My company for this night is a merry bunch of imports to the city; a Mumbaikar, a Delhiite who’s worked in Pune and suggests I satiate any vadapav pangs at Bombay Tiffany’s many outlets in Mysuru. The Bengaluru hipster at our table introduces me to a stylish Instagram account. It belongs to the 27th Mahajara of Mysuru, Yaduveer Krishnadatta Chamaraja Wadiyar. (His Insta handle is ‘ykcwadiyar’, follow away!) The young Boston-educated scion of the illustrious Wadiyar clan, who was officially crowned in 2015, married TVishika Kumari of Dungarpur in 2016 in a glittering ceremony at the Mysuru Palace. I’m told they’re the type of blue-blooded millennial couple who could just drop by at the hotel’s coffee shop unannounced.
SHOOTING STARS AND TREND-SETTING MAHARAJAS
“He studied in America, what does he know about the city!” This isn’t a harsh indictment of the suave new maharaja, but a gentle observation made by Sachin, a voluble, light-eyed engineering student, of Royal Mysore Walks. Founded and run by enthusiastic young Mysoreans, this walking tour company offers insights into the heritage and culture of the city.

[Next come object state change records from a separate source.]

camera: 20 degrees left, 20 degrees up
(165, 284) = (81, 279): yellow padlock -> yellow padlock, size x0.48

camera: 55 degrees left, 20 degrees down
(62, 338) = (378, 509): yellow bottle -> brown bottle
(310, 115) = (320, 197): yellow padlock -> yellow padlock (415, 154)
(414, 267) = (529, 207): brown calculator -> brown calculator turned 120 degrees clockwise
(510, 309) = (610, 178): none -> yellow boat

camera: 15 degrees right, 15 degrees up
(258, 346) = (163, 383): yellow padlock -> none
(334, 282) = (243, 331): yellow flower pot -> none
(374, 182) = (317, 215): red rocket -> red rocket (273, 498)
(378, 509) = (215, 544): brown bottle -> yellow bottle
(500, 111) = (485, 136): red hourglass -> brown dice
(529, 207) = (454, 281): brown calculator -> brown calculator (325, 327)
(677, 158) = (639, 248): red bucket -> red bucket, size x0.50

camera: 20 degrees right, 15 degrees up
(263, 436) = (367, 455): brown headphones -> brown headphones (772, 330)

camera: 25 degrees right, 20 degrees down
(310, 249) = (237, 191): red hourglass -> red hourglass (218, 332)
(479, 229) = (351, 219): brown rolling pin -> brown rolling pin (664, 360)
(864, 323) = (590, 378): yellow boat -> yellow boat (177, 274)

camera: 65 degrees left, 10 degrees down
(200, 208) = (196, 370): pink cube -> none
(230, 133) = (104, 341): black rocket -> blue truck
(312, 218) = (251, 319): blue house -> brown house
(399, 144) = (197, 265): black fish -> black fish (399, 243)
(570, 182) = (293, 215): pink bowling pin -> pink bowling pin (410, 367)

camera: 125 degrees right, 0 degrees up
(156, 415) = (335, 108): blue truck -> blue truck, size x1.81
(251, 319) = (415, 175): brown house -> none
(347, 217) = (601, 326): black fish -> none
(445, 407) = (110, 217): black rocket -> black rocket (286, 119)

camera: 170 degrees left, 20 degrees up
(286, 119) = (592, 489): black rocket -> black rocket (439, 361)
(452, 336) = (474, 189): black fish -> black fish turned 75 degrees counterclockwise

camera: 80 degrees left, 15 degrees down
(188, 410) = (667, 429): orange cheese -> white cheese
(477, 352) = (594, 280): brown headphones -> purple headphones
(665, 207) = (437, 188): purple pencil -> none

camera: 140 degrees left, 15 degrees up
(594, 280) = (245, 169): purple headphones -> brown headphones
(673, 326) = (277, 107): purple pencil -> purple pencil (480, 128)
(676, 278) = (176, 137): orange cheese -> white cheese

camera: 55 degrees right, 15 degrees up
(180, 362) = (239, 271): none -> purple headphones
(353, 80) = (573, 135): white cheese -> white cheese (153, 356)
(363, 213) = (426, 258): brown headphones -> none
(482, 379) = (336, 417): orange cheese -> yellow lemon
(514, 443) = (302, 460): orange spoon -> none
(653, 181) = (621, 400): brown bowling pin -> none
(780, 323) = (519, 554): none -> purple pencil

We meet at the Town Hall where he adorns my wrist with a ‘Royal Mysore Walks’ stamp, and quickly figures out that trivia is not my strength. We walk towards the palace, Sachin talking me through the fascinating military ingenuity of the father-son duo, the beloved Haider Ali and the more controversial Tipu Sultan. Tipu laid the foundation for modern-day rockets by crafting iron tubes, filling them with gunpowder, fastening them to swords/bamboo poles and unleashing them in a range of two km, scaring the living daylights out of the British—particularly Arthur Wellesley, soon to become the Duke of Wellington—during the Second Anglo-Mysore War in 1780. Tipu’s taramandalpets (rocket research centres) in Srirangapatna, Chitradurga, Bengaluru and Bidanur infused tech prowess into the Mysorean army which held its own against the might of the British empire until 1799, when the Tiger of Mysore was finally defeated.
While Sachin may not be overly impressed by contemporary Boston-returned royals, he has plenty of delightful stories to share of the Wadiyar dynasty that ruled the state of Mysuru from 1399 to 1947. Like that of Krishnaraja Wadiyar IV custom ordering seven Rolls-Royces (because seven was his lucky number), prompting the British carmaker to thereafter dub bulk orders as ‘doing a Mysore’! Not only was Krishnaraja one of the wealthiest men in the world and a great patron of the arts, he was an ideal statesman (Mahatma Gandhi called him a rajrishi) under whose reign Mysuru became the first state to generate hydroelectric power in Asia, and Bengaluru became the first Asian city to get street lights.
Krishnaraja’s descendants, locked in a dispute with the state government, now live in a wing of the Amba Vilas Palace, a magnificent blend of Hindu, Rajput and Gothic architecture. Sachin’s bag of Mysuru trivia spills over as we move from the Gome Thotti (Dolls’ Pavilion) to the sunlit wrestling courtyard (a big draw during Dasara festivities) and on to the Kalyana Mantapa. A magnificent ode to the Wadiyar dynasty’s globe-trotting swag, this ceremonial hall sports a stained glass ceiling courtesy of Scotland, tiles from England, mirrors from Murano, chandeliers from Czechoslovakia and an electric fan from America. The three-dimensional paintings are my favourite element in this palace of wonders; it’s surreal to have Krishnaraja Wadiyar IV’s benevolent gaze locked with my eyes as I move from one side of his life-size portrait to the other.